Di antara monomer yang sejauh ini diuji untuk potensi ikatan kimia
dengan apatit gigi, 10-MDP telah terbukti lebih sesuai, mengenai monomer
turunan asam fosfat lainnya, seperti Fenil-P dan 4-MET [13, 29], dan yang
diturunkan dari fosfonat HAEPA (carboxy-2-[4-(dihydroxyphosphoryl)-2-
oxabutyl] acrylic acid), EAEPA (ethyl 2- [4- (dihydroxyphosphoryl) -2-oxabutyl]
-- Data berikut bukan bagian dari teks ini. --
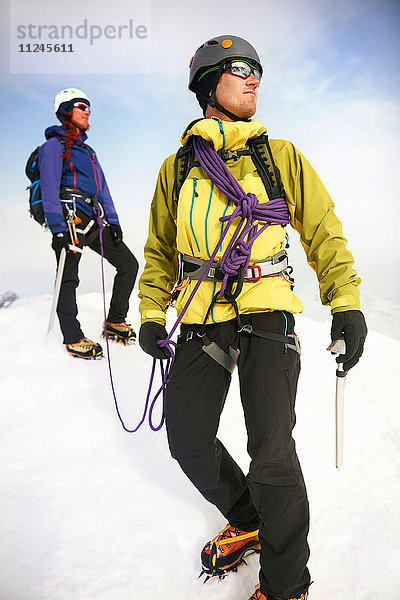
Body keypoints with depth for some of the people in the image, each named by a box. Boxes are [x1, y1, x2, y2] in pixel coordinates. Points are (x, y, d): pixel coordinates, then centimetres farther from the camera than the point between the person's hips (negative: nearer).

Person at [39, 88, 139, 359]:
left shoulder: (87, 149, 24)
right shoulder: (55, 145, -2)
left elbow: (102, 188, 22)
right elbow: (50, 191, -10)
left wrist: (112, 221, 11)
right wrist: (58, 230, -18)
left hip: (94, 221, 8)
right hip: (70, 221, -8)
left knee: (129, 264, 6)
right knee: (69, 280, -4)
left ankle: (115, 322, 16)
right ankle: (73, 339, 5)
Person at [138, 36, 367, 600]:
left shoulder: (280, 155, 7)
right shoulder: (178, 167, 11)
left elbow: (323, 229, 6)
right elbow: (160, 248, 19)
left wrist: (346, 301, -4)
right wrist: (151, 313, 11)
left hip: (265, 314, -3)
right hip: (200, 320, 3)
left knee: (272, 455, -11)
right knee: (187, 438, 6)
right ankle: (247, 522, 34)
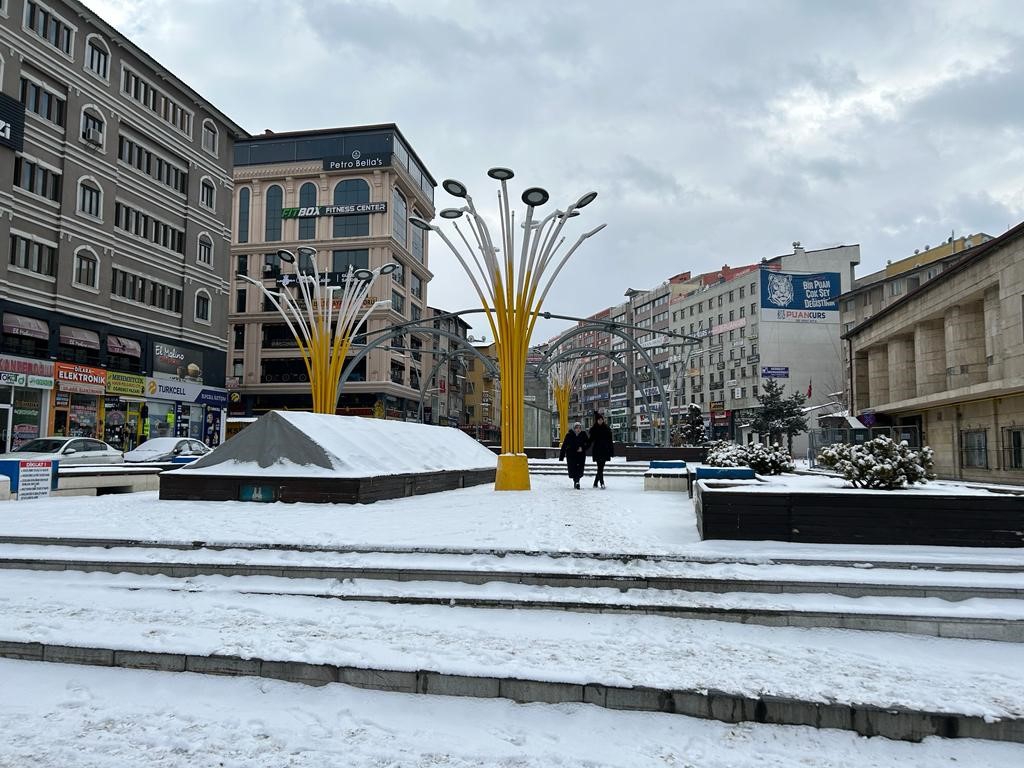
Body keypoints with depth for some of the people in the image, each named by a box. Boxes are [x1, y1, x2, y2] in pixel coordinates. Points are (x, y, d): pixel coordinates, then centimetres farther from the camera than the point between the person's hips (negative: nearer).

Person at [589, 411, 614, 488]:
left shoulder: (607, 429, 7)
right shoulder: (593, 429, 2)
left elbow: (610, 440, 8)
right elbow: (591, 440, 2)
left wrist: (611, 451, 4)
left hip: (605, 451, 3)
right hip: (597, 451, -3)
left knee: (601, 467, 6)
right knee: (600, 467, -10)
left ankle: (595, 483, 19)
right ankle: (602, 483, -13)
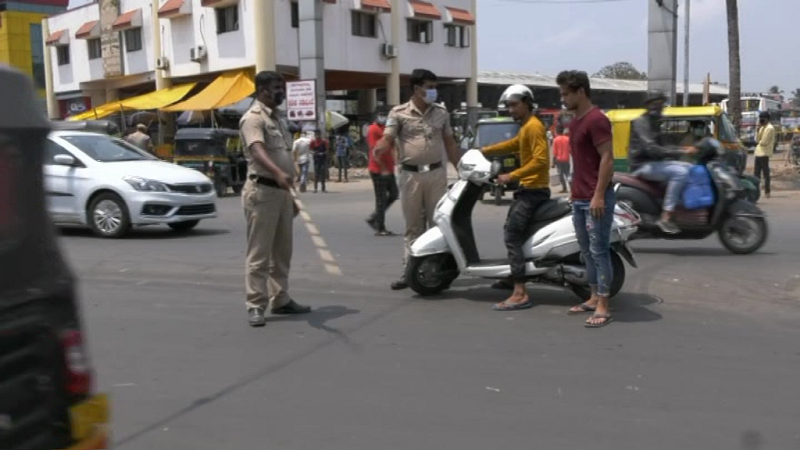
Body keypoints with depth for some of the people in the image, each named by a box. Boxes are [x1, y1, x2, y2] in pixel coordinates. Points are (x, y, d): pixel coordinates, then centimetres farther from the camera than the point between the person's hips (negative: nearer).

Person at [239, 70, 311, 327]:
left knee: (282, 252, 14)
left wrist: (291, 196, 22)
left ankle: (280, 300, 24)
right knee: (259, 253, -5)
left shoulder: (278, 120, 19)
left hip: (282, 191, 9)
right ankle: (255, 306, 0)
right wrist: (278, 173, -48)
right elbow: (258, 151, -29)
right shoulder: (253, 118, -11)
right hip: (262, 191, -9)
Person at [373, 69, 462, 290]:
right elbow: (387, 139, -9)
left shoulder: (441, 113, 10)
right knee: (413, 226, 5)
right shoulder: (398, 113, 1)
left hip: (436, 173, 2)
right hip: (410, 175, -2)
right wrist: (379, 149, -33)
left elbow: (450, 144, 15)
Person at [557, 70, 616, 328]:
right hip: (579, 199, 9)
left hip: (596, 199, -9)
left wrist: (598, 195, -21)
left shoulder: (597, 120, -13)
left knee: (599, 251, -6)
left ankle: (603, 307, -3)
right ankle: (594, 298, 22)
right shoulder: (575, 121, 16)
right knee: (587, 251, 13)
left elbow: (607, 158, -18)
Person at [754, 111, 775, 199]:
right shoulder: (762, 128, 17)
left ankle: (767, 191, -1)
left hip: (764, 153, -9)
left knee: (765, 173, -5)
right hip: (758, 152, 9)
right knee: (757, 173, 10)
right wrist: (758, 130, 1)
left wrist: (758, 142, 2)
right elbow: (757, 140, 11)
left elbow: (764, 142, -17)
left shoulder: (770, 128, -12)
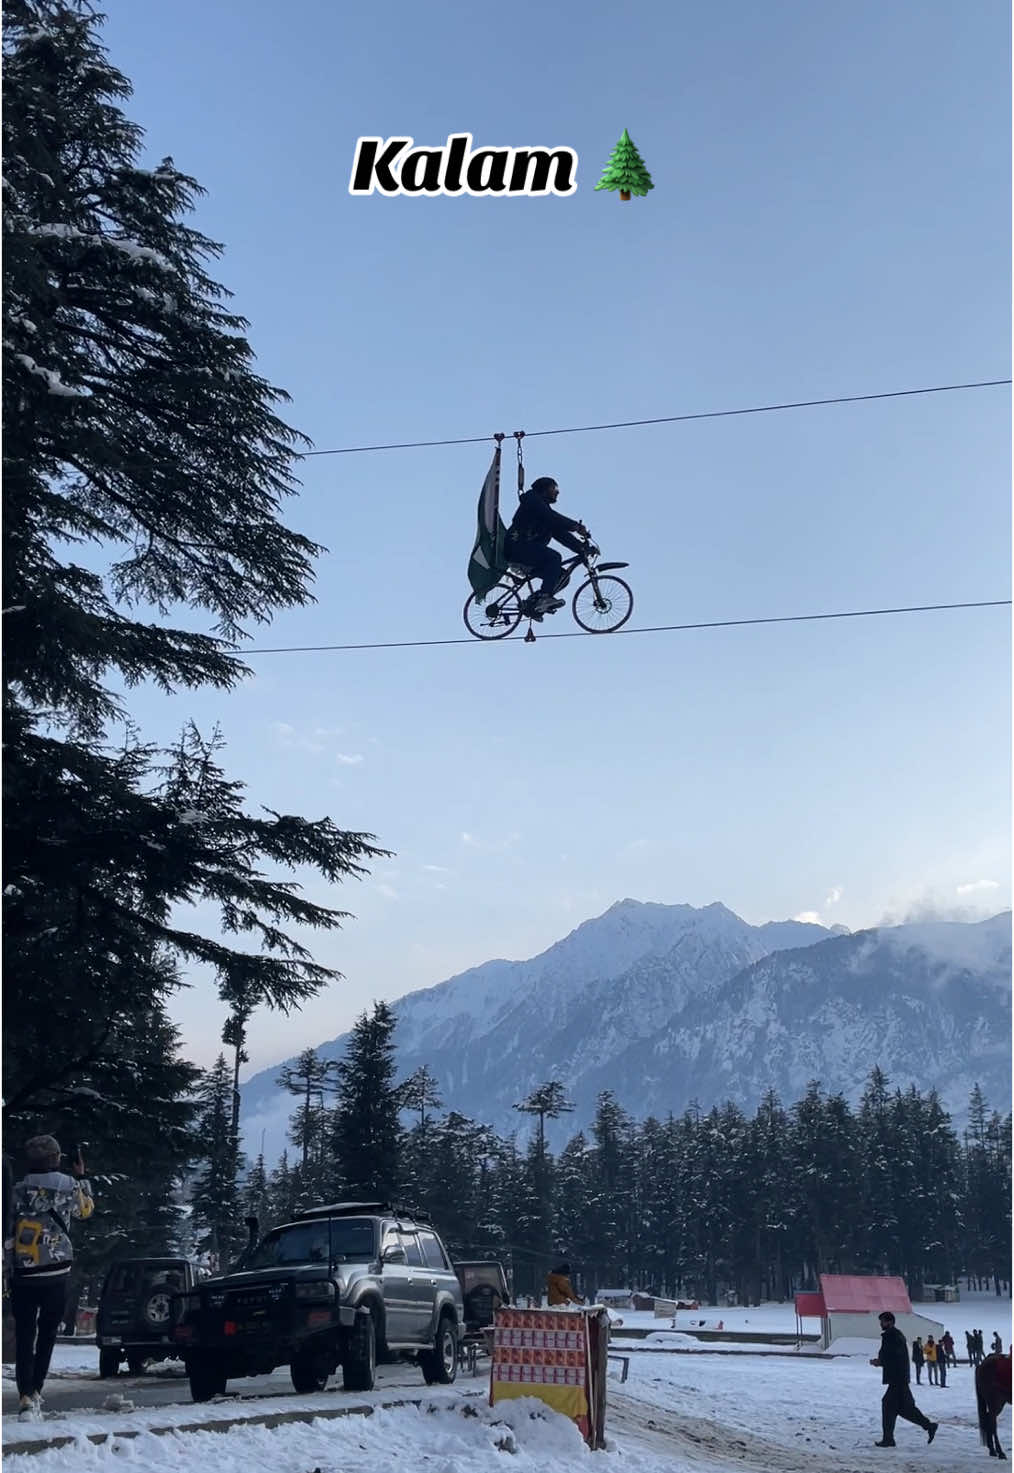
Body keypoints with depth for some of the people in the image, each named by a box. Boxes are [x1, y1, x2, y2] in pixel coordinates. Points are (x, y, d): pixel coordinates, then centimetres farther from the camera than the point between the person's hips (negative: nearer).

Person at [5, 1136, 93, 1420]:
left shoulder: (19, 1189, 2)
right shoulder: (68, 1185, -3)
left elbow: (9, 1231, 3)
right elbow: (86, 1210, 16)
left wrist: (11, 1267, 12)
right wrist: (81, 1178, 27)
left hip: (22, 1274, 1)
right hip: (56, 1273, -1)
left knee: (24, 1337, 4)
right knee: (47, 1335, 13)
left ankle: (26, 1398, -7)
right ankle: (35, 1393, 9)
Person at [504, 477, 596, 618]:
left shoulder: (545, 508, 26)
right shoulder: (532, 499, 0)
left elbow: (561, 534, 15)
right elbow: (550, 516, -18)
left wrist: (582, 547, 1)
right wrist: (576, 526, -23)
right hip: (517, 547, -9)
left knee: (560, 575, 1)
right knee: (554, 557, -27)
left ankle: (536, 606, 1)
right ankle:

acrylate), dan MAEPA (2,4,6-trimethylphenyl) 2-[4-(dihydroxyphosphoryl)-2-
oxabutyl] acrylic) [26, 30]. 10-MDP dilaporkan membentuk kompleks garam tak
larut air dengan kalsium apatit gigi dengan stabilitas lebih tinggi terhadap disolusi
jika dibandingkan dengan kompleks kalsium yang dibentuk dengan apatit saat
menggunakan 4-MET dan Fenil-P [13, 26, 31, 32]. Detail penting untuk
disebutkan adalah bahwa interaksi kimiawi primer 10-MDP dengan apatit gigi
terbukti terjadi dalam waktu 20 detik yang realistis secara klinis [32]. Hal ini
merupakan mekanisme ikatan bonding ekstra untuk adhesive berbasis 10-MDP
dan telah dikaitkan dengan peningkatan ketahanan biodegradasi dari interface
adhesive yang dibuat dengan sistem gigi yang mengandung monomer ini [31, 33-
35].
Wilson & Kent Konsep
semen glass
ionomer

Gbr. 10.1 Timeline peristiwa besar ini menjabarkan poin-poin terpenting dalam sejarah yang memandu perkembangan dan kemajuan bahan
restorasi direct self adhesive. Dua peristiwa dapat dianggap sebagai kunci untuk industri bahan gigi menuju pengembangan restoratif berperekat:
pada tahun 1999, Perusahaan Jepang Kuraray meluncurkan sistem berbasis 10 MDP two step self adhesive, Clearfil SE Bond, yang dianggap
sebagai standar emas dalam beberapa studi ilmiah penting; pada tahun 2000, Yoshida dan rekan kerja menerbitkan studi penting ini yang
menjelaskan konsep AD yang mewakili dasar ilmiah untuk memahami pendekatan ikatan kategori bahan ini.